A day off work and a break in the cold weather in here south central PA convinced me that it was  time to break in my new Masterbuilt duel fuel smoker. 












IMG_3268.JPG



__ brownie smoke
__ Jan 12, 2017





Here it is mid seasoning. I got the temp up to 400 for about 20 minutes and then dialed it in to around 250 for the rest of the hour. 

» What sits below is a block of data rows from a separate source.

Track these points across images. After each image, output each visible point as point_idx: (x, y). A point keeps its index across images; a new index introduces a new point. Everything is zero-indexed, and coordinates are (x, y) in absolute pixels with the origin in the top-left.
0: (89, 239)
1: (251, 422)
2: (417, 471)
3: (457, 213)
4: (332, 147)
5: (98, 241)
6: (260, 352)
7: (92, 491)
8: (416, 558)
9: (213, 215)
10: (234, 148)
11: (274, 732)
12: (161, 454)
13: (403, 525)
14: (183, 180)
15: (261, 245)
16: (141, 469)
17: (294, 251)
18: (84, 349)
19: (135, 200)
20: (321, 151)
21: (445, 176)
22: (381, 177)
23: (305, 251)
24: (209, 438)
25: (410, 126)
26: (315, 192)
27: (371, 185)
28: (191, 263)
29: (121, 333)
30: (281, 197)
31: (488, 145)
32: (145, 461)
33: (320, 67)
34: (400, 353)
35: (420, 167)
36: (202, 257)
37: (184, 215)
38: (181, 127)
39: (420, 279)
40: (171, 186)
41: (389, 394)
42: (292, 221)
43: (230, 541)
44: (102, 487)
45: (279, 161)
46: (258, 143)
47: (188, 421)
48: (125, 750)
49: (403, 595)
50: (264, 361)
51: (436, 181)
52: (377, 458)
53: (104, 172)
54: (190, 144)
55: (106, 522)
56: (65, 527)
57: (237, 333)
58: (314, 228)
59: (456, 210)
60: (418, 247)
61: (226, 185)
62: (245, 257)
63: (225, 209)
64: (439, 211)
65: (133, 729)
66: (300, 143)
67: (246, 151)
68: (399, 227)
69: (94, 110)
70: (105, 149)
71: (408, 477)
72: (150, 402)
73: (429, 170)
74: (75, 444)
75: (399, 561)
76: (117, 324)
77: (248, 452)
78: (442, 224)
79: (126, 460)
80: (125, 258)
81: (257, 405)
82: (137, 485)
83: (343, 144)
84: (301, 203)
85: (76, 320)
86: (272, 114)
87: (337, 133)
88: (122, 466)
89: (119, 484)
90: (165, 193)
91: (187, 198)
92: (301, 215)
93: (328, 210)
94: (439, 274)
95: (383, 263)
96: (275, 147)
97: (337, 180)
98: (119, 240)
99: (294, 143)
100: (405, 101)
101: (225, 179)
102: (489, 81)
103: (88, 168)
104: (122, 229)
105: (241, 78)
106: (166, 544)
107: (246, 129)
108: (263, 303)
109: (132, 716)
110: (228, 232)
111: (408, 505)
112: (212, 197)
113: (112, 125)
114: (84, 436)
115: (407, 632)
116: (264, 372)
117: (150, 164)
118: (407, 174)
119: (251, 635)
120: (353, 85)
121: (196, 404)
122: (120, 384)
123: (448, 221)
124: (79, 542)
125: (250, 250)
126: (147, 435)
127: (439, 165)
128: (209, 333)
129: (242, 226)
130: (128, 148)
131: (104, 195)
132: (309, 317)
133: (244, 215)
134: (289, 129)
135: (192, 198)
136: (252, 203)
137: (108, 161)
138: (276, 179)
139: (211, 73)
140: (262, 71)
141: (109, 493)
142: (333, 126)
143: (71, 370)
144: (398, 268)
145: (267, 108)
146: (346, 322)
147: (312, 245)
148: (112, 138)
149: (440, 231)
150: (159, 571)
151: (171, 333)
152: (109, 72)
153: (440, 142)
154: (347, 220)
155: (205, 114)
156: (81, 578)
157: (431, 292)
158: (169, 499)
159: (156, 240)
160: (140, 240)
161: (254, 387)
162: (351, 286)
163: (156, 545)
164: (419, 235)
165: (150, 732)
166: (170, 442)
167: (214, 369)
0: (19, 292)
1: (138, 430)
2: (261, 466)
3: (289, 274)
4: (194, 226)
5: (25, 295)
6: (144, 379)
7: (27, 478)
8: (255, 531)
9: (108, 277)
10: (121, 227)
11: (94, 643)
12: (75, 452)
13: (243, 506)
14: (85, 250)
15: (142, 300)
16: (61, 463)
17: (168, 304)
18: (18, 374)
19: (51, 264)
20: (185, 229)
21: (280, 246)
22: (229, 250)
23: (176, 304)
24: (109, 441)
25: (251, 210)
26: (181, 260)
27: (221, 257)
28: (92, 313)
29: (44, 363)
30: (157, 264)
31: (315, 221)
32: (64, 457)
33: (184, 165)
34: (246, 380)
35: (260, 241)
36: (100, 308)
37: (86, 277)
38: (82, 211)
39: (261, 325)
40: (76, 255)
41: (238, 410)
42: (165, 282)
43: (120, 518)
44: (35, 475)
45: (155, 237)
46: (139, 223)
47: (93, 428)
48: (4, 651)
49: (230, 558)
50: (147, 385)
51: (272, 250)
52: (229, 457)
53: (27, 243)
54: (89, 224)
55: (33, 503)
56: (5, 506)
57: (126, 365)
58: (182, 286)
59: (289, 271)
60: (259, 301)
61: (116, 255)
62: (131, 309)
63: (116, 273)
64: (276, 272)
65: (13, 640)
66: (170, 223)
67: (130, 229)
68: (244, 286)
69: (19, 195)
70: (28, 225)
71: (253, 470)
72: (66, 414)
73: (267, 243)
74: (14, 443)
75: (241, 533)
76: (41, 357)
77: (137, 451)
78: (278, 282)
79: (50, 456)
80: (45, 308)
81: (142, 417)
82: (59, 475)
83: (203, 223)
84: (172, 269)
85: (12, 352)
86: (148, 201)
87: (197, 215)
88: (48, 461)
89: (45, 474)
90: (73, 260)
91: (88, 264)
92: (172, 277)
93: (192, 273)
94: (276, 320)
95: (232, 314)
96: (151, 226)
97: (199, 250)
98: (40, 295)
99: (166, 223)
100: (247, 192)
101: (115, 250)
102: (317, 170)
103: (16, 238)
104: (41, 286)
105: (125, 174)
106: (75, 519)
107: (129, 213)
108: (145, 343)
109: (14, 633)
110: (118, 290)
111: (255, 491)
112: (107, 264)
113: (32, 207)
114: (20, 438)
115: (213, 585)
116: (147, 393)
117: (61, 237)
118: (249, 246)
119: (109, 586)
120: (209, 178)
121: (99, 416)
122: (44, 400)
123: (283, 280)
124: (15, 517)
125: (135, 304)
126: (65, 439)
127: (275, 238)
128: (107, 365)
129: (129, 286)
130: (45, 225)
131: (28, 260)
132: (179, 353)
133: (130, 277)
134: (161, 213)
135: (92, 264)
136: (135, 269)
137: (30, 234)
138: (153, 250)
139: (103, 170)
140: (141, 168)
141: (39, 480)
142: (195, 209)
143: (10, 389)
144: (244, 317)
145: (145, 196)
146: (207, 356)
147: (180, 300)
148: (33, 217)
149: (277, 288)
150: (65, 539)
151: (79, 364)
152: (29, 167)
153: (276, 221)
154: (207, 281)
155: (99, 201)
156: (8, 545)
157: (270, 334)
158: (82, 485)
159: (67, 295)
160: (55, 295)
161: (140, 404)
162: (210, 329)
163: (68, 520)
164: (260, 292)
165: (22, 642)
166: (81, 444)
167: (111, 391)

Early enough in the day that I am thinking about throwing on a spatchcocked bird for dinner. I'll update and post some picks if I decide to go that route. Thanks for looking!


----------



## SmokinAl (Jan 12, 2017)

Congrats on the new smoker!

Looking forward to seeing it in action!

Al


----------



## brownie smoke (Jan 12, 2017)

Thanks Al! 

 If I do go with a spatchcock bird this afternoon does 275° for about 2-2 1/2 hours sound about right  as a ballpark?


----------



## brownie smoke (Jan 12, 2017)

Decided to go for it. Let's see how bad I can mess this up.












IMG_3270.JPG



__ brownie smoke
__ Jan 12, 2017





Spatched bird ready to go with some assorted seasonings. Headed into the smoker which is sitting at 275 with a blend of hickory & applewood chips.


----------



## brownie smoke (Jan 12, 2017)

And there she is....2 hours 45 mins later. Not as dark as many pics of others that I've seen, but probably because of the seasoning I used. Tastes amazing! First smoke success! 












IMG_3274.JPG



__ brownie smoke
__ Jan 12, 2017


----------



## worktogthr (Jan 13, 2017)

Congrats on the new smoker and your first cook!  This was the first smoker I had when I started frequenting this forum and I put out some great food on it thanks to the guidance of the good folks on this forum.  You will love it!  If you have any questions about it feel free to ask!


----------